We actually have something like 35,000 openings but they are chosen in a way that we don't just repeat the first 10,000 over and over again (for a 20,000 game match.) However they are played in pairs so that each "pair" of programs plays both side always of the same opening. A hash of the programs determine which subset (or more accurately which order) to play from the 35,000 opening set.

We have some evidence that indicates playing foreign opponents is superior to self-play.

Don
Capital punishment would be more effective as a preventive measure if it were administered prior to the crime.
bob
Posts: 20943
Joined: Mon Feb 27, 2006 7:30 pm
Location: Birmingham, AL

Re: What your opinion about this testing methodology?

Post by bob »

Kempelen wrote:Should it work?

I have been thinking about ways to improve testing time results. People usually use tournaments from startup position, or tournaments with a set of very limited set of position (i.e. 32), or tournaments with a lot of random positions. I asumme all people is doing this with a minimum of 1000 to 4000 games.

.... but ....

what about repeating the same tournament, with the same opponents, with the same positions per opponent?. Assuming a set of positions would be very large....

example:
Game 1, agains Crafty, black, posicion from FEN file 'myfenpositions.epd', number of position 540
Game 2, agains Critter, white, position from FEN file 'myfenpositions.epd', number of position 3251
....
etc

the idea is that the number of position would be always the same and not choosed ramdomly, without repeating any FEN, but enought varied.
The tournament file from the tournament manager would always be the same, without the need to recreate the tournament. The test would always repeat the same.

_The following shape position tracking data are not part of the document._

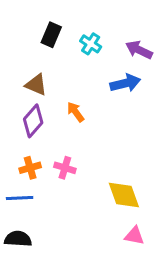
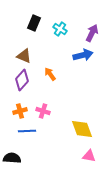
purple arrow: (139, 50) -> (92, 33), turned 90
blue line: (20, 198) -> (27, 131), moved

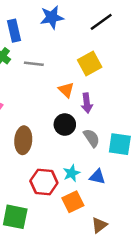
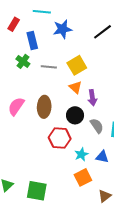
yellow square: (90, 64) -> (77, 65), moved
brown ellipse: (23, 140) -> (44, 107), moved
red hexagon: (44, 182) -> (60, 138), moved

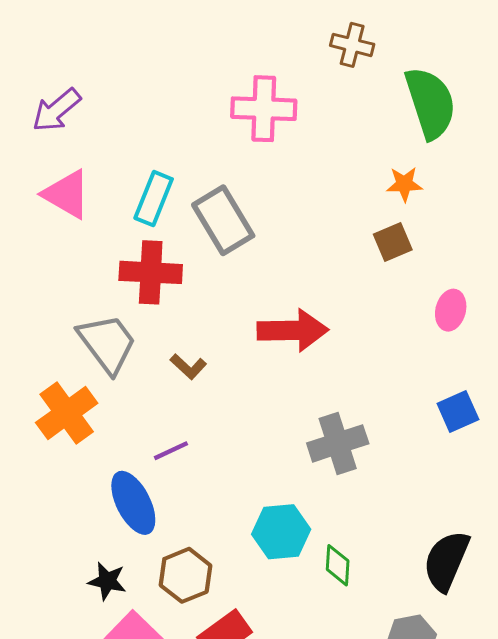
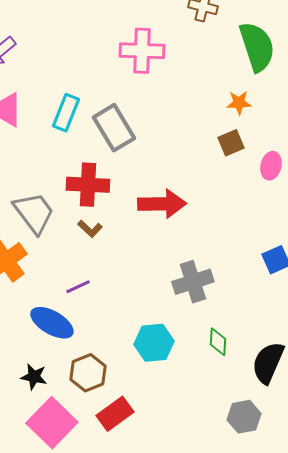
red cross: (151, 272) -> (88, 185), moved
pink ellipse: (451, 310) -> (271, 166), moved
blue ellipse: (133, 503) -> (52, 323), turned -33
green diamond: (338, 565) -> (218, 342), moved

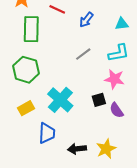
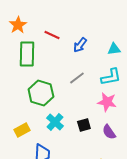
green hexagon: (26, 70) -> (41, 93), moved
cyan cross: (60, 100) -> (55, 122), size x0.7
black square: (99, 100) -> (84, 125), moved

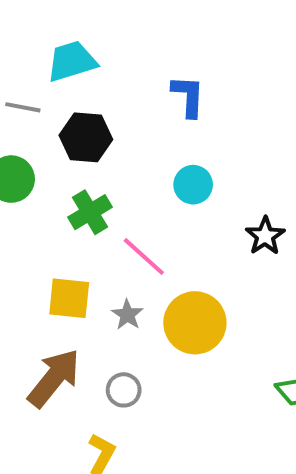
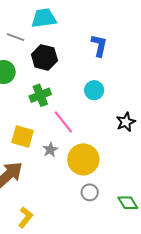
gray circle: (124, 390) -> (90, 192), moved

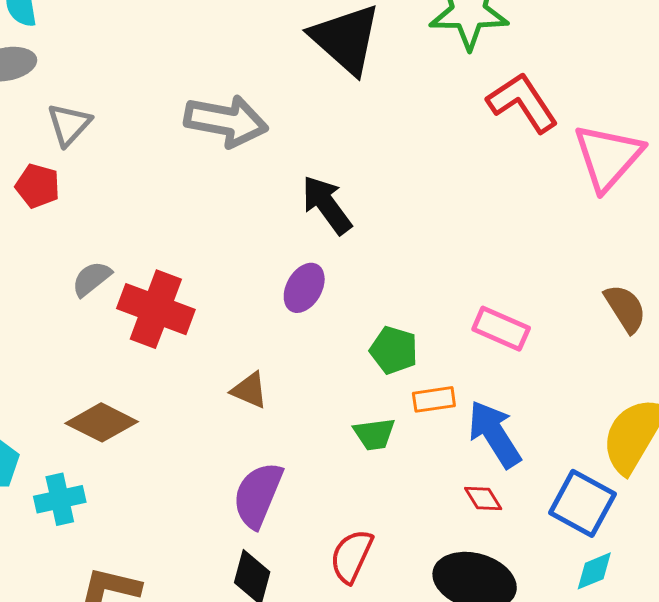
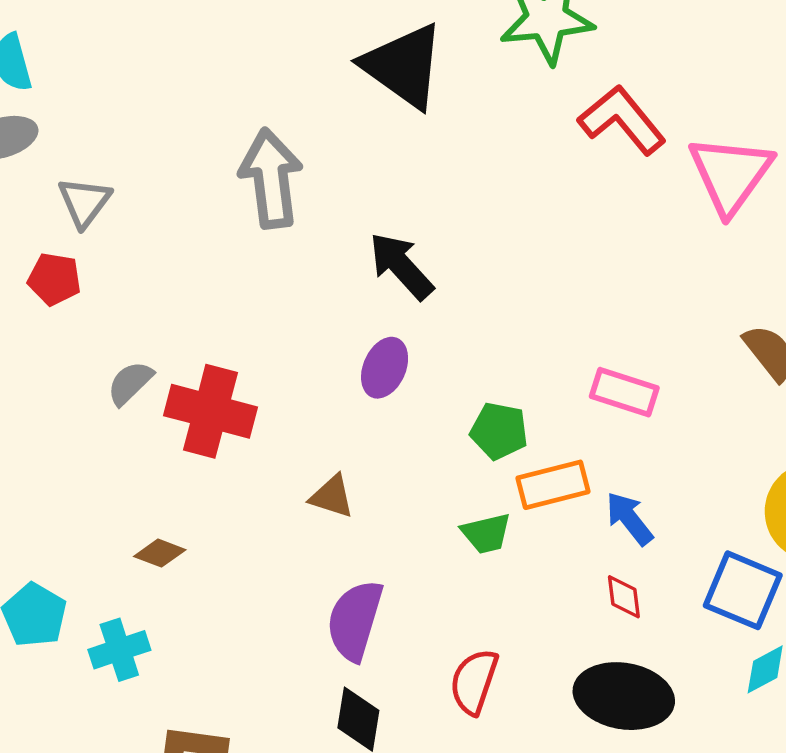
gray arrow: (226, 121) -> (271, 178), turned -102
orange rectangle: (434, 399) -> (553, 485), size x1.4
brown diamond: (102, 422) -> (160, 553), size x0.6
blue arrow: (494, 434) -> (629, 518), size x0.7
red diamond: (483, 499) -> (624, 597), turned 30

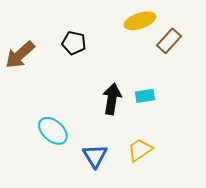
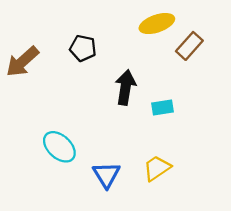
black arrow: (112, 99) -> (126, 87), moved

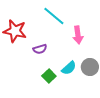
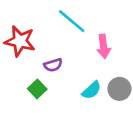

Would be results between tests more accurate than randomly choose the startup position.?
:) This is what many of us have been doing for years. I even posted a large set of starting positions on my ftp box, the very positions I use in my cluster testing. For each new version of Crafty, I play against the same opponents, using the same set of positions, playing each position with black and white to make sure there is no biased position that has an unwanted influence.

If you repeat for each version, the only thing that changes between tests is your program, which makes comparison pretty easy. You do need enough games. I get an error bar of +/- 4 Elo playing 30,000 game matches...
bob
Posts: 20943
Joined: Mon Feb 27, 2006 7:30 pm
Location: Birmingham, AL

Re: What your opinion about this testing methodology?

Post by bob »

Sven Schüle wrote:
Kempelen wrote:
Ferdy wrote:Your methodology is favorable considering your goal. There is no point testing 1. b3 e5 positions if it is not in your engines repertoire. Only use test positions where you want your engine to be. Of course there are drawbacks, but that can be overcomed as you say using large number of selected positions.

Perhaps start from smaller number of positions, and as your engine able to improve from it, then add other positions, to be considered in its repertoire.

But I have a bad feeling about it, to me the engine should be able to handle all positions, it can be blocked, open, full of pinned pieces, etc.
I think you misunderstand my idea. The goal is not test only a limited set of opening positions, but a large and varied set of starting middle-game positions. The point is repeating always the same games with the same positions, but enought positions to say the engine is played a varied.
The point is, the positions are selected once by random but then always the same positions are used for testing. That's exactly what Bob is doing for a long while now, and also lots of other people, so it is not a new method but kind of "de facto standard". I recall there were long discussions about the details few years ago. Doing it that way instead of newly choosing different positions by random each time has been found to result in lower error bars as far as I remember. I guess Bob and the other experts in statistics can explain the exact reasons.

Sven
It really doesn't influence the BayesElo error bar, obviously, but if you choose random openings, you introduce one more variable, as one run might choose openings you play well, and the next uses openings you play poorly, producing a false impression.